- **WHAT IS REQUIRED**
Return every line below as is, leaving out the pictures.

- **INPUT DATA**
================

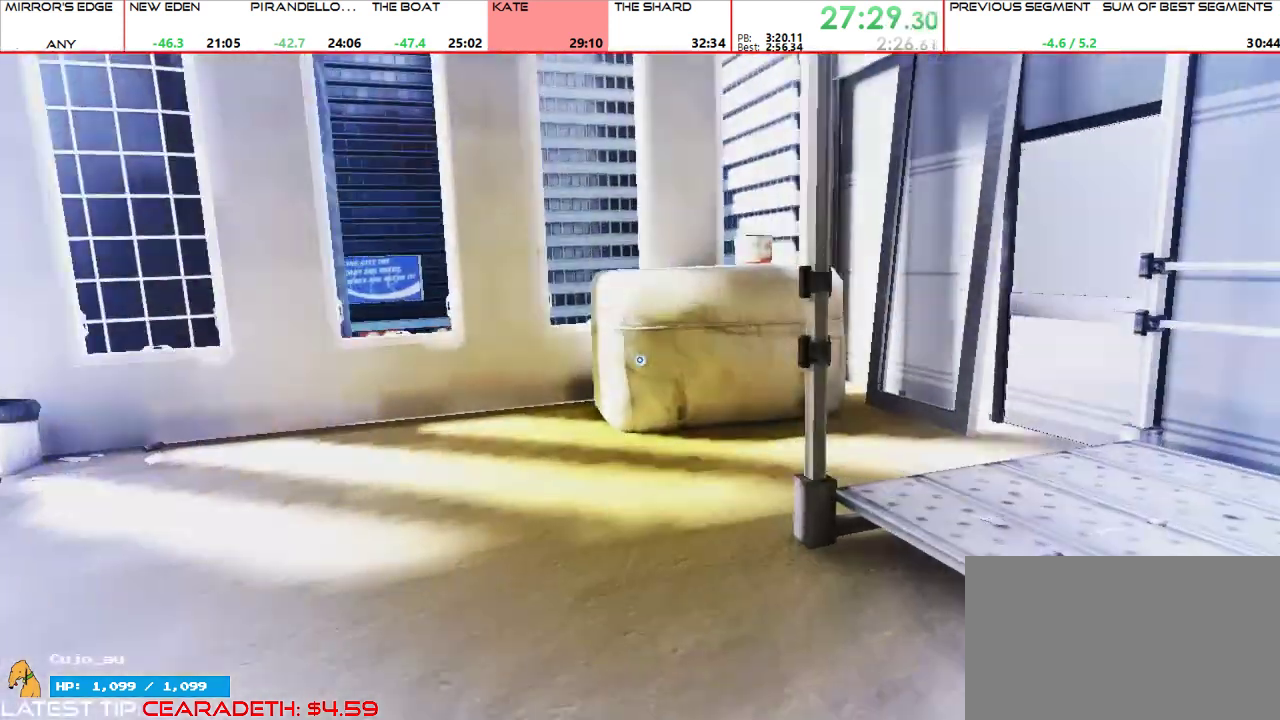
{"keys": ["w"], "mouse": [], "events": [[333, "mouse_wheel_up", "down"], [367, "shift", "down"], [433, "mouse_wheel_up", "up"], [467, "shift", "up"]]}
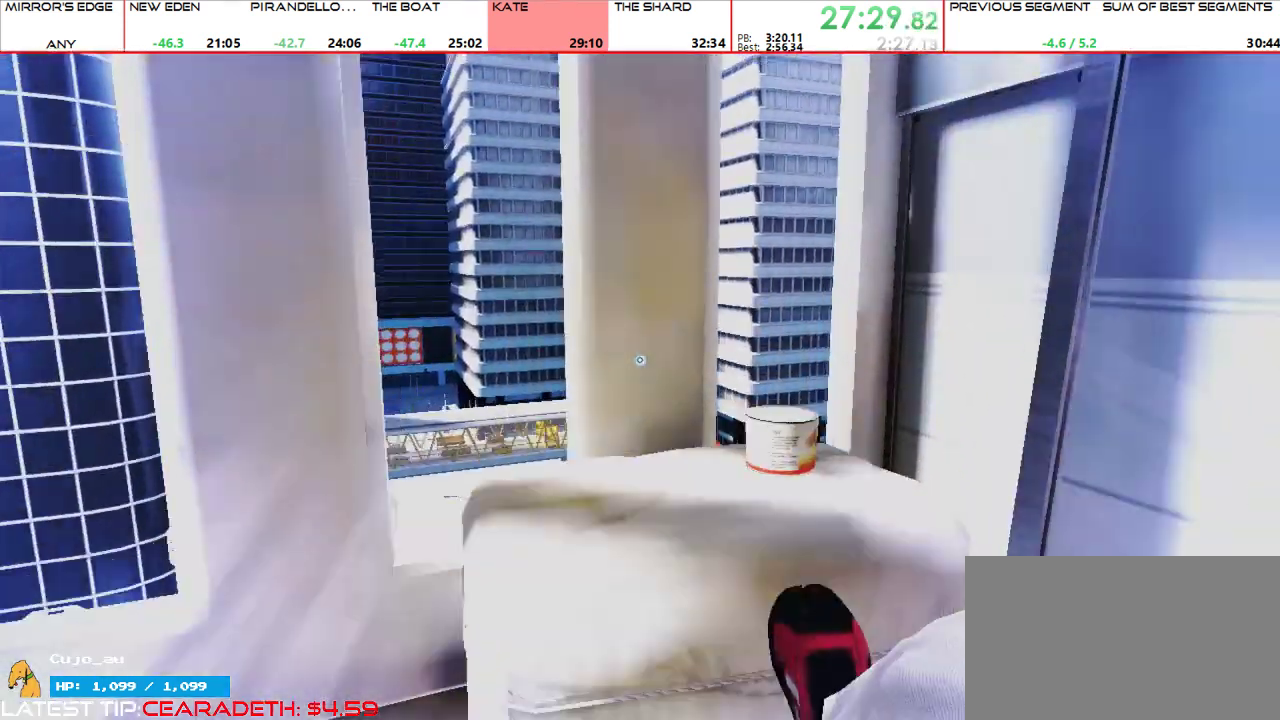
{"keys": [], "mouse": [], "events": [[233, "w", "up"]]}
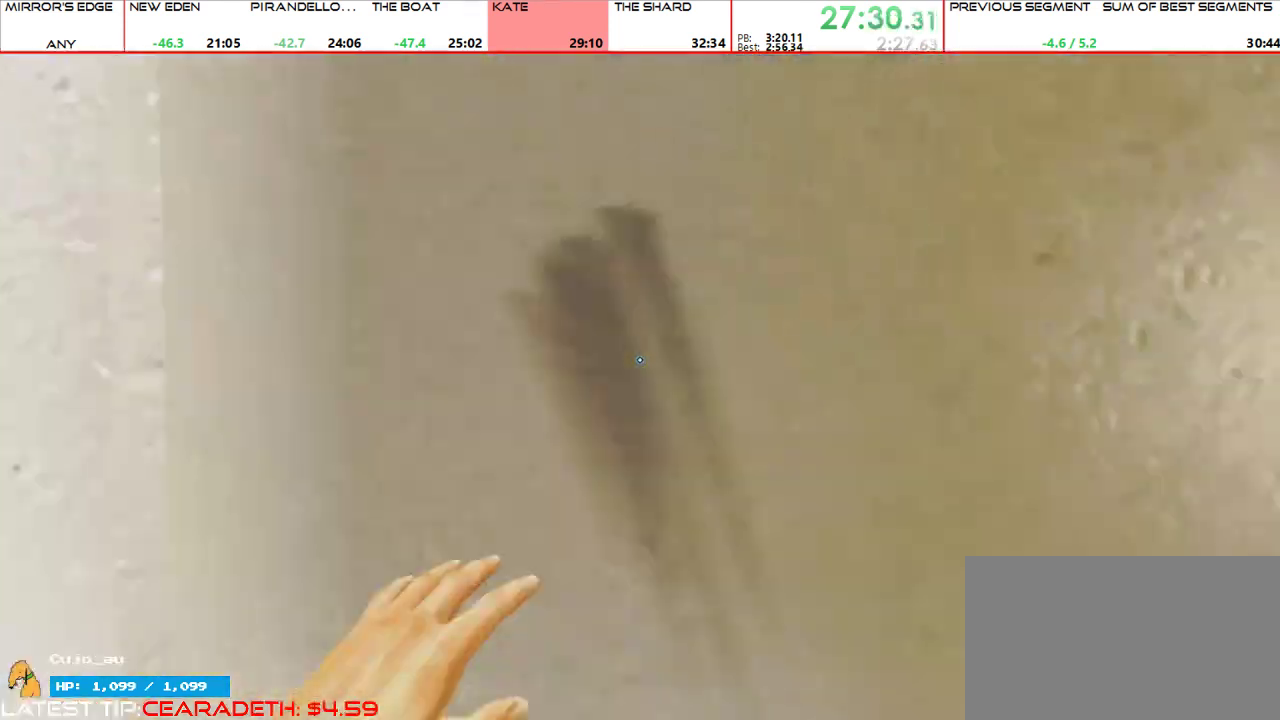
{"keys": ["q", "w"], "mouse": [], "events": [[167, "space", "down"], [267, "space", "up"], [367, "w", "down"], [467, "q", "down"]]}
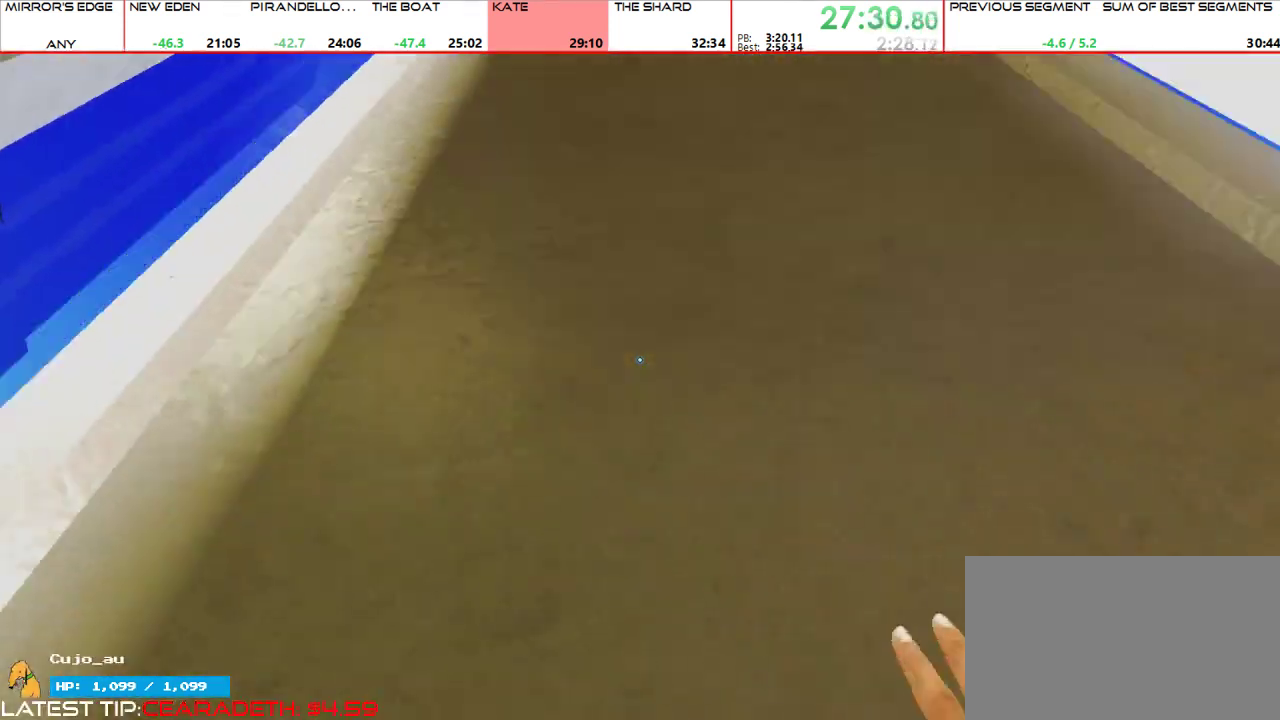
{"keys": [], "mouse": [], "events": [[33, "q", "up"], [500, "w", "up"]]}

================

- **RESPONSE AREA**
{"keys": ["w"], "mouse": [], "events": [[333, "mouse_wheel_up", "down"], [367, "shift", "down"], [433, "mouse_wheel_up", "up"], [467, "shift", "up"]]}
{"keys": [], "mouse": [], "events": [[233, "w", "up"]]}
{"keys": ["q", "w"], "mouse": [], "events": [[167, "space", "down"], [267, "space", "up"], [367, "w", "down"], [467, "q", "down"]]}
{"keys": [], "mouse": [], "events": [[33, "q", "up"], [500, "w", "up"]]}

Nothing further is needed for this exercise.